The readings (from the syllabus) were mostly to get you thinking about the general problem of information overload and algorithmic filtering, but the Newsblaster paper is also in there.
- Who should see what when? Three design principles for personalized news Jonathan Stray
- Tracking and summarizing news on a daily basis with Columbia Newsblaster, McKeown et al
- Guess what? Automated news doesn’t quite work, Gabe Rivera
- The Hermeneutics of Screwing Around, or What You Do With a Million Books, Stephen Ramsay
- Can an algorithm be wrong?, Tarleton Gillespie
- The Netflix Prize, Wikipedia
Actually, much of the guts of Newsblaster is in this paper on their on-line clustering algorithm that groups together all stories which are about the same underlying event. Note the heavy reliance on our good friends from last week: TF-IDF and cosine distance. The graphs in this paper show that for this problem, you can do better than TF-IDF by adding features corresponding to extracted entities (people, places, dates) but really not by very much.
We wrapped up with a discussion about the problem of algorithmic filter design. We defined this problem on two levels. In terms of functional form,
and in terms of the much more abstract desirable attributes
The great challenge is to connect these two levels of description: to express our design criteria in terms of an algorithm. Here are the notes from our brief discussion about how to do this.
On the right we have interest, effects, agency, my proposed three criteria for “when should a user see a story.” Somehow, these have to be expressed in terms of computational building blocks like TF-IDF and all of the various signals available to the algorithm.

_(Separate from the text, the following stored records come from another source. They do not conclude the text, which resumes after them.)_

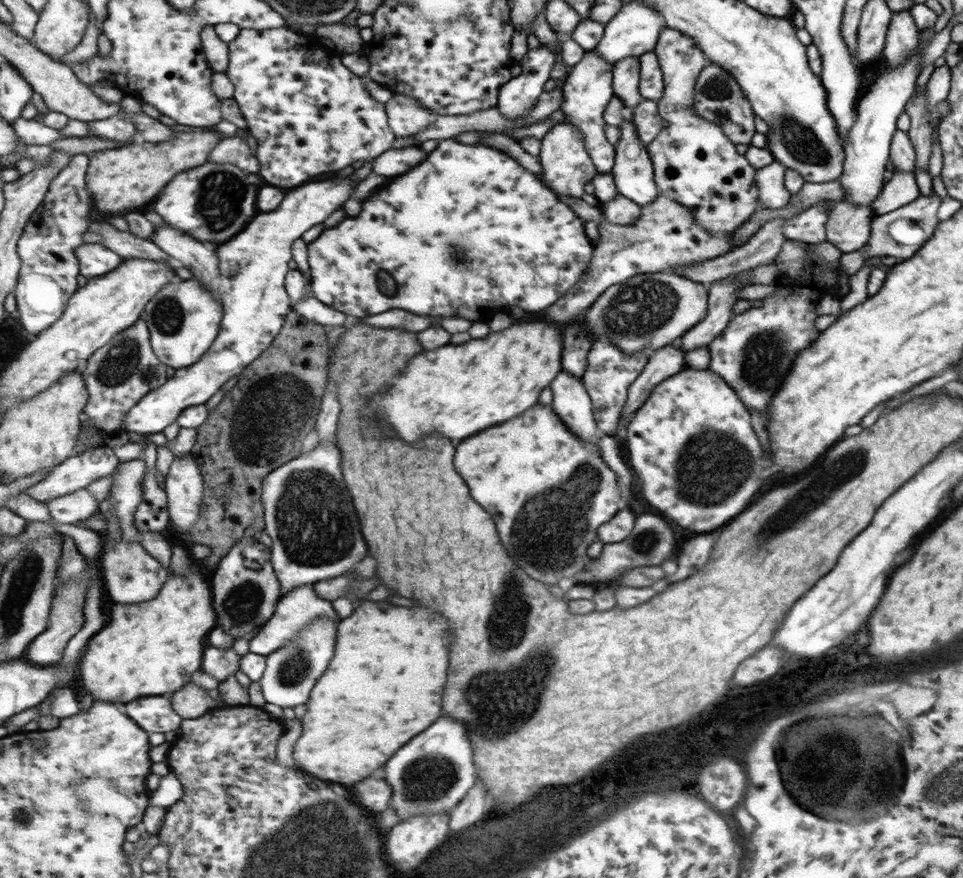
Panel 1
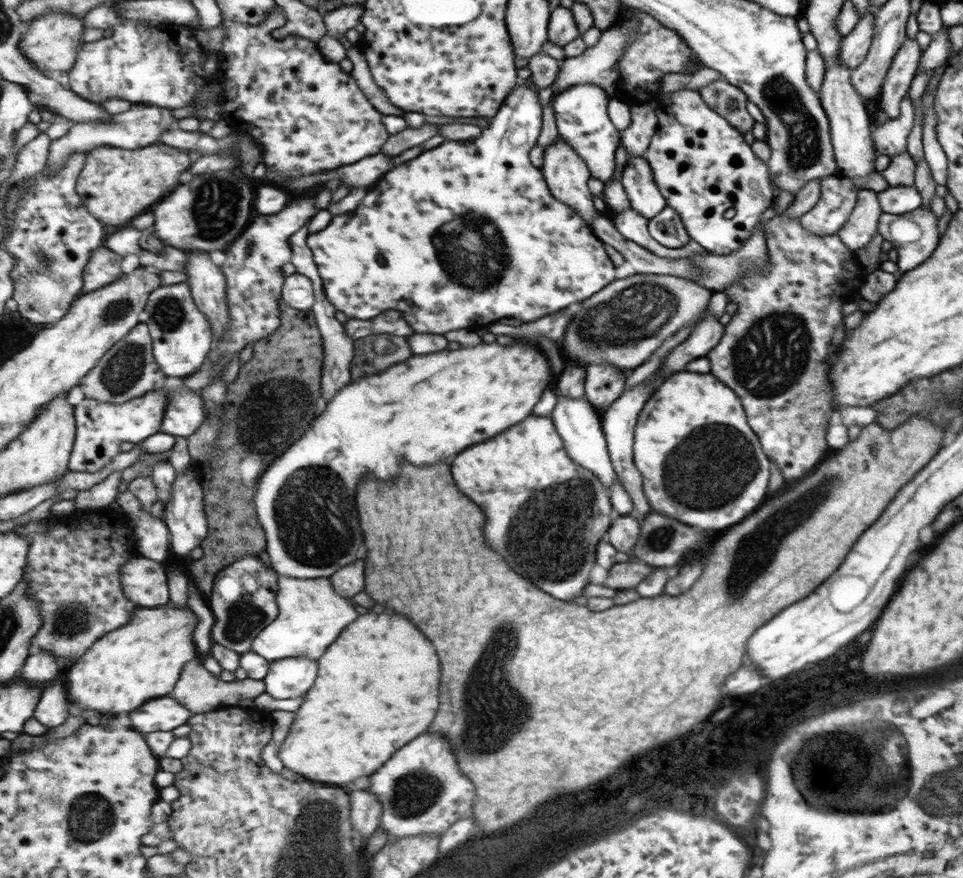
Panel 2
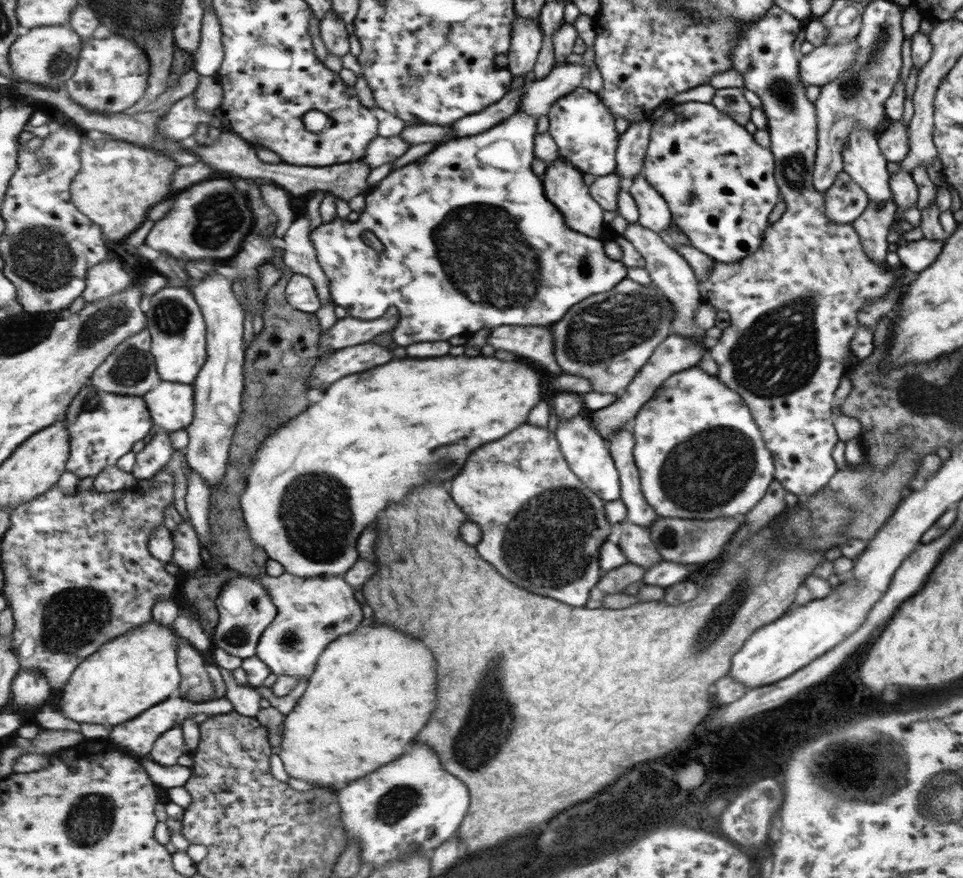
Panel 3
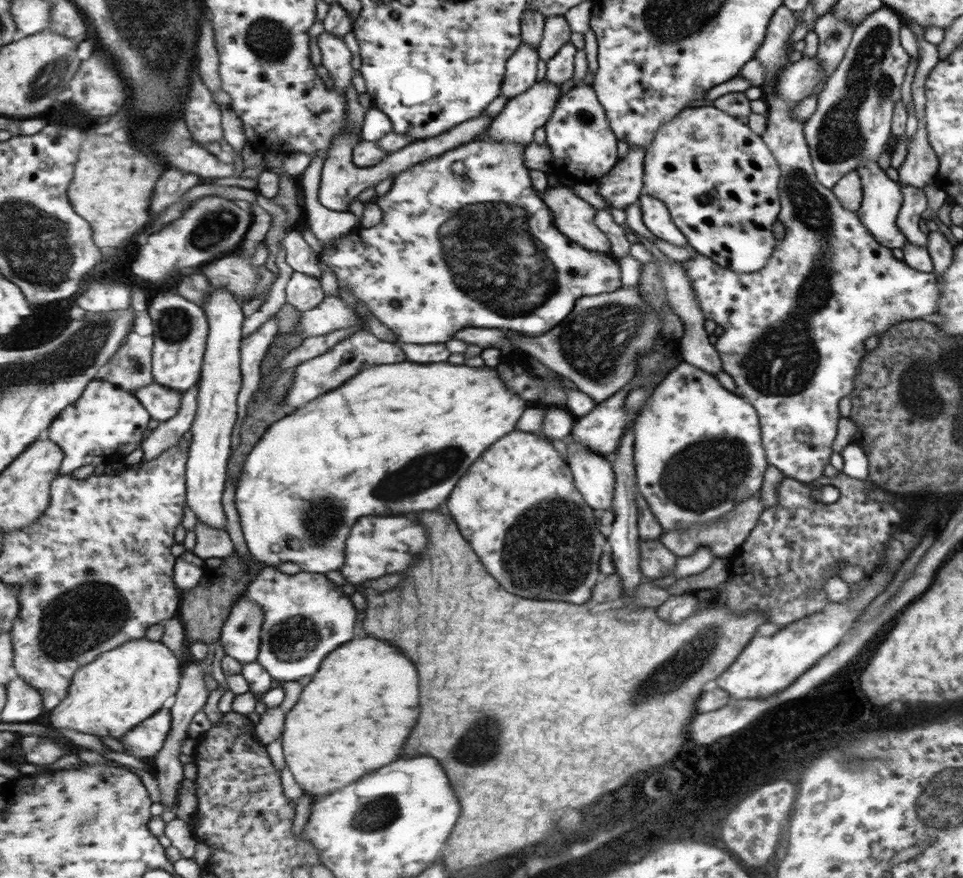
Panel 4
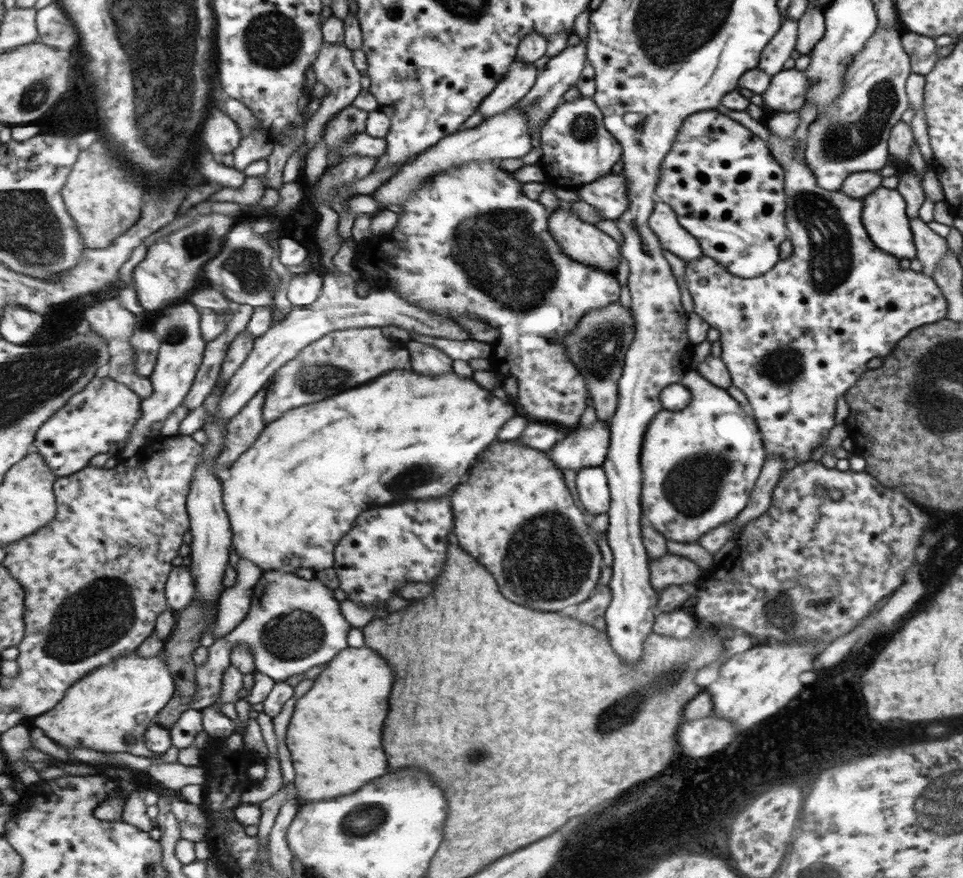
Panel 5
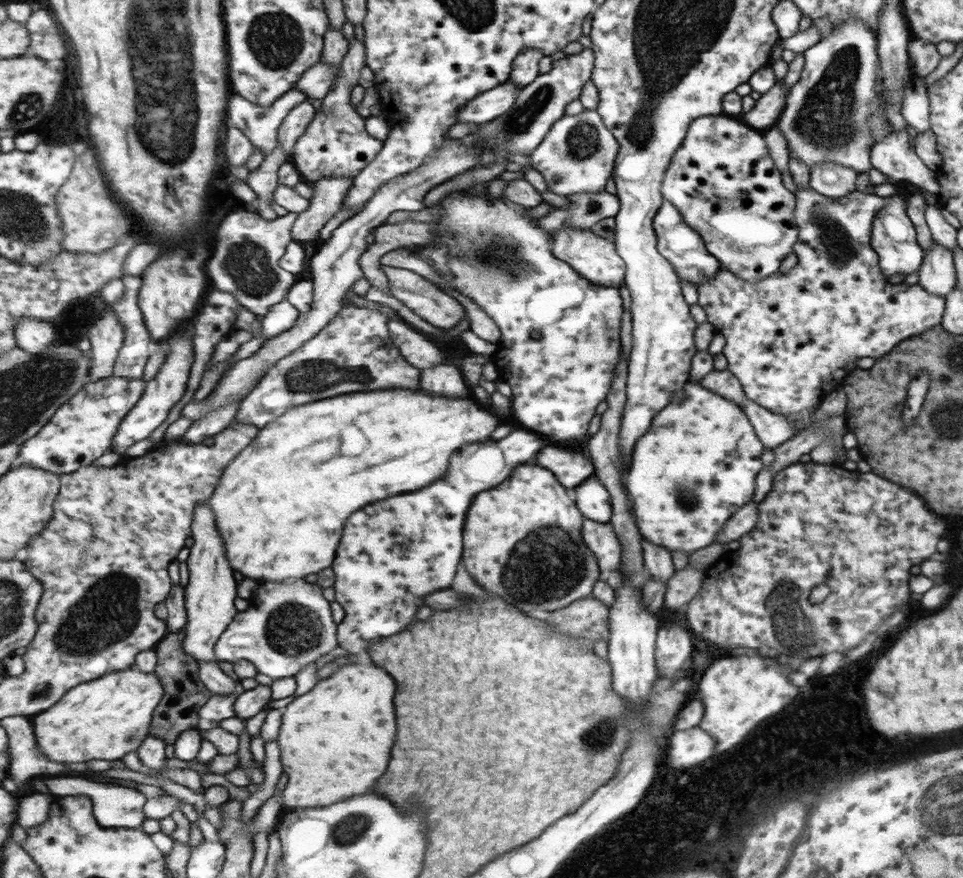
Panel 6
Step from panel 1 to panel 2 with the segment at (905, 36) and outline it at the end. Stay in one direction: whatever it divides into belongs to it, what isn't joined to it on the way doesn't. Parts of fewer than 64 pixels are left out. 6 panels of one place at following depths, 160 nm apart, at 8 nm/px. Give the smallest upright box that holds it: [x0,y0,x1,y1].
[879,39,920,119]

That’s what the fuzzy arrow is… there’s a gap here, and it’s a huge gap.
On the left are some of the factors to consider in trying to assess whether a particular story is interesting, will effect, or can be acted on by a particular user: geo information (location of user and story), user’s industry and occupation, other user demographics, the people in the user’s social network, the “content” they’ve produced (everything they’ve ever tweeted, blogged, etc.), and the time or duration of the story event. We can also offload parts of the selection process to the user, by showing multiple stories or types of stories and having the user pick. Similarly we can offload parts of the problem to the story producer, who might use various techniques to try to target a particular story to a particular group of people. We’ll talk extensively about including humans in the filtering system in the next two weeks.
The bracket and 2^N notation just means that any combination of these factors might be relevant. E.g. location and occupation together might be a key criteria.

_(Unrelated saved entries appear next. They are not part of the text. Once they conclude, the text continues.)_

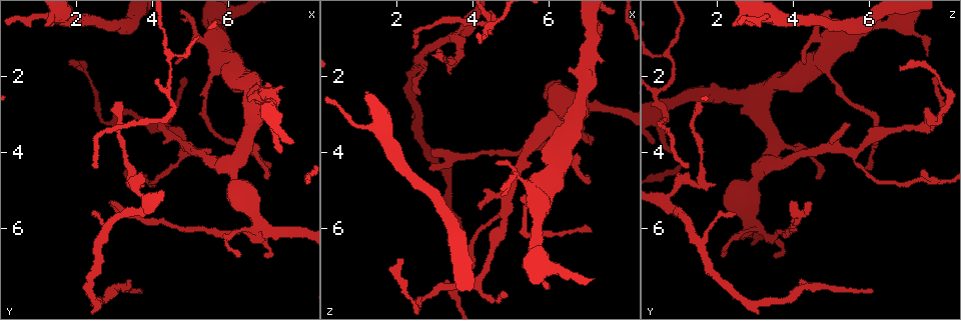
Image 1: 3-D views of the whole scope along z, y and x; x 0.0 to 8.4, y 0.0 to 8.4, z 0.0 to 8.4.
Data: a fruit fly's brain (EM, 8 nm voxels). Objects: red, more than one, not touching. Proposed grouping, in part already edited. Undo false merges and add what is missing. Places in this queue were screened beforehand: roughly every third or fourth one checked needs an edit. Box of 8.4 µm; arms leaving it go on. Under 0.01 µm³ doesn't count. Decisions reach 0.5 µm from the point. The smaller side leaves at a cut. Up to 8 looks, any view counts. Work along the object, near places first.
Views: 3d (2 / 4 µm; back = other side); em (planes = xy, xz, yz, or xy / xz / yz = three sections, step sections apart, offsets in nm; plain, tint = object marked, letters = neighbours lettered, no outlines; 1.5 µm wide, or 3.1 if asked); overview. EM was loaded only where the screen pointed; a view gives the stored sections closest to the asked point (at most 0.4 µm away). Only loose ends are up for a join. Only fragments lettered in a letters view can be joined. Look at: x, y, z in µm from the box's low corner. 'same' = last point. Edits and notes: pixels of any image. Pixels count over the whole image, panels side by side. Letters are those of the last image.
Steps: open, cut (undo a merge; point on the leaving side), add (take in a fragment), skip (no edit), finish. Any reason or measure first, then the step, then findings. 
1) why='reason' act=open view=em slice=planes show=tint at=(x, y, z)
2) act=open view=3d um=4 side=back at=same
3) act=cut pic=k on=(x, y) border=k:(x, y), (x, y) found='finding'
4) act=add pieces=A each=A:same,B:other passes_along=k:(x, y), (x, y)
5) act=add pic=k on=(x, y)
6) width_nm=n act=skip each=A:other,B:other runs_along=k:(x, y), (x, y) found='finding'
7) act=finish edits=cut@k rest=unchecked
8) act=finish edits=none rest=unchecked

why='branch stops here' act=open view=3d um=4 at=(2.50, 4.40, 1.25)

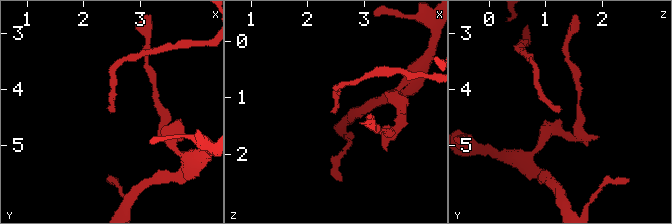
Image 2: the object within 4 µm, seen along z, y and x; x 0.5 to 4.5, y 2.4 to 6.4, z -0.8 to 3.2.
act=open view=em slice=planes show=tint at=(2.50, 4.35, 1.25)

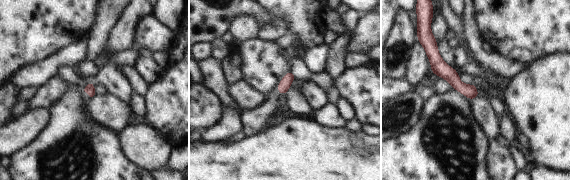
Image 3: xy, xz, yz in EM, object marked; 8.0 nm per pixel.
why='what lies round it' act=open view=em slice=planes show=letters at=same

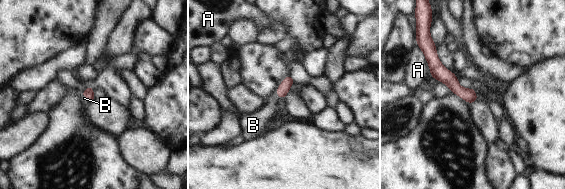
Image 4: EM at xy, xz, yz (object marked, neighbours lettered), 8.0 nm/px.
act=add pieces=B each=A:other,B:same passes_along=4:(283, 89), (278, 94), (260, 118) found='it goes on there'

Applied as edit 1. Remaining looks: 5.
why='thin end' act=open view=em slice=planes show=letters at=(2.55, 5.65, 2.50)

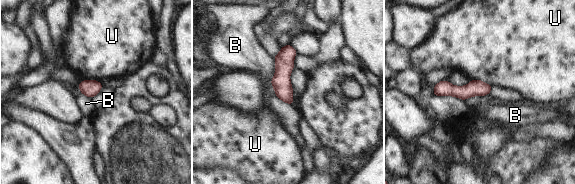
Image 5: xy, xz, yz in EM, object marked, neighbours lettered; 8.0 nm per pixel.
act=skip each=B:other,U:other found='no lettered fragment goes on from it'

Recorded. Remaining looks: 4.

In the center of the board I recorded one important suggestion: we can use machine learning to teach the computer which are the right articles for each factor. For example, suppose we’re trying to have the algorithm decide which stories are about events that affect people in different occupations. For each occupation, a human can collect many stories that someone in that occupation would want to read, then we can take the average of the TF-IDF vectors of those stories to define a subject category. The computer can then compare each incoming story to the corresponding coordinate for each user’s occupation.
I don’t know whether this particular scheme will work, but having the humans teach the computers is an essential idea — and one that is very common in search engines and filtering systems of all kinds.